Exercise objective: Retype all of the data word for word, without pictures.

Rendered images with source text
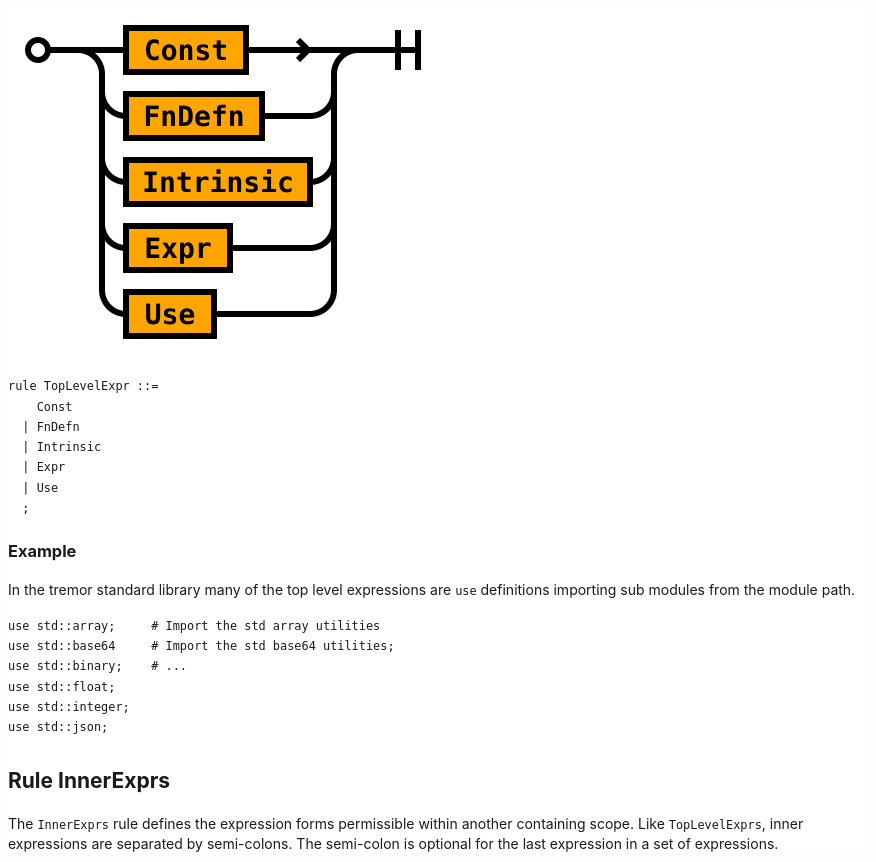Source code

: 

![TopLevelExpr](svg/toplevelexpr.svg)

```ebnf
rule TopLevelExpr ::=
    Const 
  | FnDefn 
  | Intrinsic 
  | Expr 
  | Use 
  ;

```



### Example

In the tremor standard library many of the top level expressions
are `use` definitions importing sub modules from the module path.

```tremor
use std::array;     # Import the std array utilities
use std::base64     # Import the std base64 utilities;
use std::binary;    # ...
use std::float;
use std::integer;
use std::json;
```



## Rule InnerExprs

The `InnerExprs` rule defines the expression forms permissible within another
containing scope. Like `TopLevelExprs`, inner expressions are separated by semi-colons.
The semi-colon is optional for the last expression in a set of expressions.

Task result:
Source code

: 

![TopLevelExpr](svg/toplevelexpr.svg)

```ebnf
rule TopLevelExpr ::=
    Const 
  | FnDefn 
  | Intrinsic 
  | Expr 
  | Use 
  ;

```



### Example

In the tremor standard library many of the top level expressions
are `use` definitions importing sub modules from the module path.

```tremor
use std::array;     # Import the std array utilities
use std::base64     # Import the std base64 utilities;
use std::binary;    # ...
use std::float;
use std::integer;
use std::json;
```



## Rule InnerExprs

The `InnerExprs` rule defines the expression forms permissible within another
containing scope. Like `TopLevelExprs`, inner expressions are separated by semi-colons.
The semi-colon is optional for the last expression in a set of expressions.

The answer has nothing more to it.